In FIG. 6(a), the valve disc 130 is in the closed position to shut off the flow between the valve hole 100 and another fluid passage 150 open into the valve chest. In FIG. 6(b), the valve disc 130 is in the open position, and a fluid A10 in an internal space V20 of the valve hole can flow through the valve chest V10 to the fluid passage 150.

An operating shaft S10 for the reciprocating movement of the valve disc is connected to a back face 130b of the valve disc 130, where the shaft penetrates the wall of the valve chest and is connected to a driving mechanism located outside the valve chest. In addition, a bellows 140 is set to surround the operating shaft S10. One end face of the bellows 140 is bonded (normally welded) to the back face 130b of the valve disc 130, and the other end face of the bellows 140 is bonded to the inner wall surface of the valve chest. Consequently, the bellows 140 follows the reciprocating movement of the valve disc 130 while expanding and/or contracting, prevents leakage from the penetration site of the operating shaft S10 through the wall, separates a space V30 on the driving mechanism side from the valve chest V10, and maintains a highly closed state in the valve chest.

The valve device exemplarily shown in FIG. 6 is what is called an “L type valve”, where the valve hole 100 and the other fluid passage 150 are approximately orthogonal to each other, and open into the valve chest generally at an angle of 90°.

However, the present inventor examined the open-close state of the valve structure in the above-mentioned valve with the lapse of time, and noted the following problem.
---*---
__Stated goal 1__: Please recast the listing below, from its first line through the line containing "road 2 (track): [(511,442),(312,511)]", both ends included, as a JSON list of strings with one string per line and blank lines dropped. Leave the pictures out of the answer.
---*---
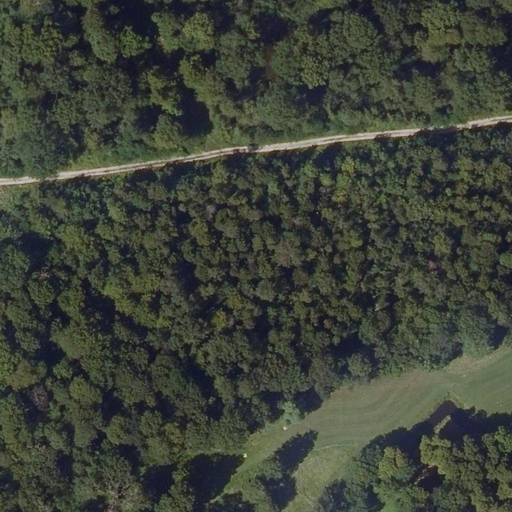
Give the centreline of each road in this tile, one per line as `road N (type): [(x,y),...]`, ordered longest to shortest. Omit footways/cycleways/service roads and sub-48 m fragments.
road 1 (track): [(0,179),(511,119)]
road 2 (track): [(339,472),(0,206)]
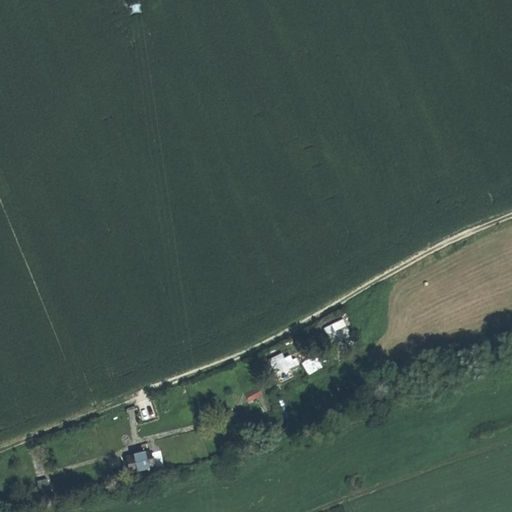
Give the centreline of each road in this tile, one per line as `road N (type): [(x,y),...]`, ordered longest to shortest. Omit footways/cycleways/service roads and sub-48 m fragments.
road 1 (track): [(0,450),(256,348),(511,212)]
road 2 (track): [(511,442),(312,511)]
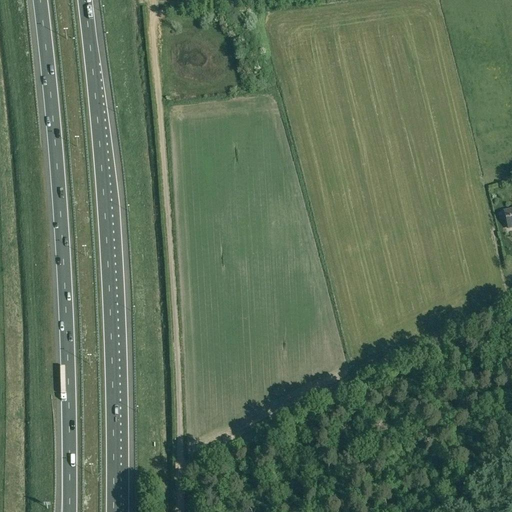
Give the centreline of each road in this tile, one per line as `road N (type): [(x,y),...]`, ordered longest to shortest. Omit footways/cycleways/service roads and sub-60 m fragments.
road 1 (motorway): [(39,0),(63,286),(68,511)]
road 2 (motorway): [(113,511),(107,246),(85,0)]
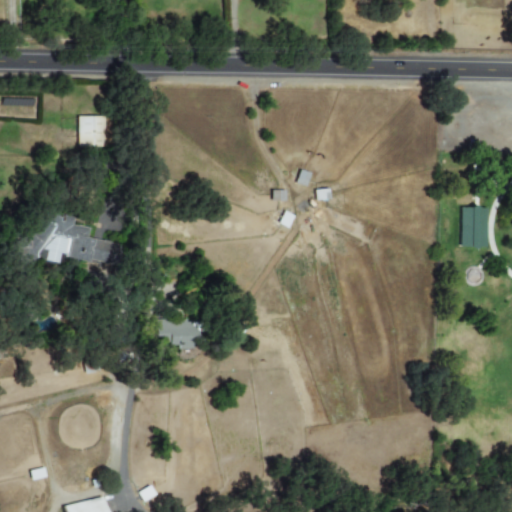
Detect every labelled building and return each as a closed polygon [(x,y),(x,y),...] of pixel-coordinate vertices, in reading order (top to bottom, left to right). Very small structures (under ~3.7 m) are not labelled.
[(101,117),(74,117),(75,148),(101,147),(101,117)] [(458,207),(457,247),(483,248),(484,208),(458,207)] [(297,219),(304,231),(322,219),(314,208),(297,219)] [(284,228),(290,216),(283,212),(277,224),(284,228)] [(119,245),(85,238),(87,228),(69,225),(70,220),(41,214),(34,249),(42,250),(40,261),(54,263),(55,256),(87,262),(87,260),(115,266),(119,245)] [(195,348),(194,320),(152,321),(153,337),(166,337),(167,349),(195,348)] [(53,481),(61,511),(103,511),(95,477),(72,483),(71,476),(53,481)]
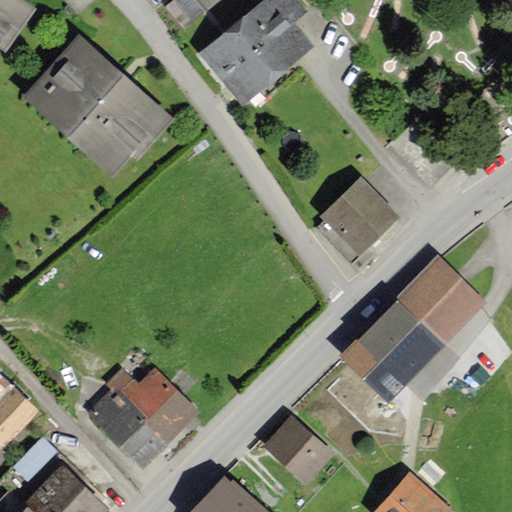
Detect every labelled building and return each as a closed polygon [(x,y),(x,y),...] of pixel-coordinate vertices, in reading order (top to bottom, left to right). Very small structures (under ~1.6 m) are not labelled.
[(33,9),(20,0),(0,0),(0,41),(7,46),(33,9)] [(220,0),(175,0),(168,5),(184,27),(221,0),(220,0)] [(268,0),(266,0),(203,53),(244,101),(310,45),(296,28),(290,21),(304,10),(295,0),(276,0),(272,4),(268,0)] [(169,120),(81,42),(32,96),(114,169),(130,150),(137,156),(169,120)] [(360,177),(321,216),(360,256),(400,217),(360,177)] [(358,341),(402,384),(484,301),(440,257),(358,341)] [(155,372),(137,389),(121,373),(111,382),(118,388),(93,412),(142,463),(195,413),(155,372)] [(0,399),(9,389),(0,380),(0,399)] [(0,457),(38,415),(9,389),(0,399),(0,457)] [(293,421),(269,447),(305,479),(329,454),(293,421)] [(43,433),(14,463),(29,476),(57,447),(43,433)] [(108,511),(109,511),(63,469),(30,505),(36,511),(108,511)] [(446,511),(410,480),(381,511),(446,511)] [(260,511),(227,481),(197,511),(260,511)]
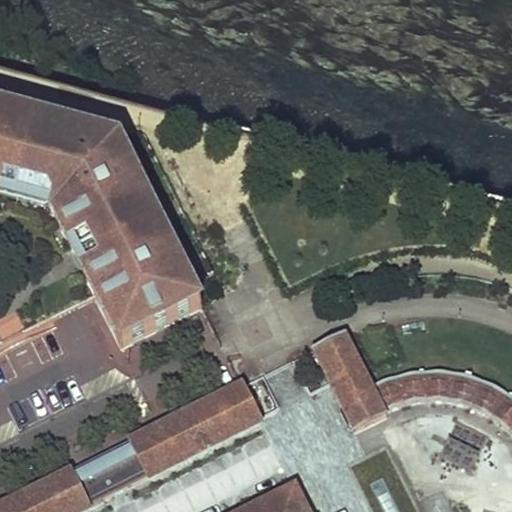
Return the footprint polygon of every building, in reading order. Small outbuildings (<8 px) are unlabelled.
---*---
__Stated goal 2__: Copy the valve description above word for word, from "The valve device" to "the following problem.".

__Correct answer 1__:
[
  "Give the centreline of each road in this tile, one per line as `road N (type): [(x,y),...]`, ordered longest to shortest. Omit footways/cycleways/service roads and sub-48 m fragments.",
  "road 1 (track): [(0,179),(511,119)]",
  "road 2 (track): [(339,472),(0,206)]",
  "Give the centreline of each road in this tile, one per line as `road N (type): [(x,y),...]`, ordered longest to shortest. Omit footways/cycleways/service roads and sub-48 m fragments.",
  "road 1 (track): [(0,450),(256,348),(511,212)]",
  "road 2 (track): [(511,442),(312,511)]"
]

__Correct answer 2__:
The valve device exemplarily shown in FIG. 6 is what is called an “L type valve”, where the valve hole 100 and the other fluid passage 150 are approximately orthogonal to each other, and open into the valve chest generally at an angle of 90°.

However, the present inventor examined the open-close state of the valve structure in the above-mentioned valve with the lapse of time, and noted the following problem.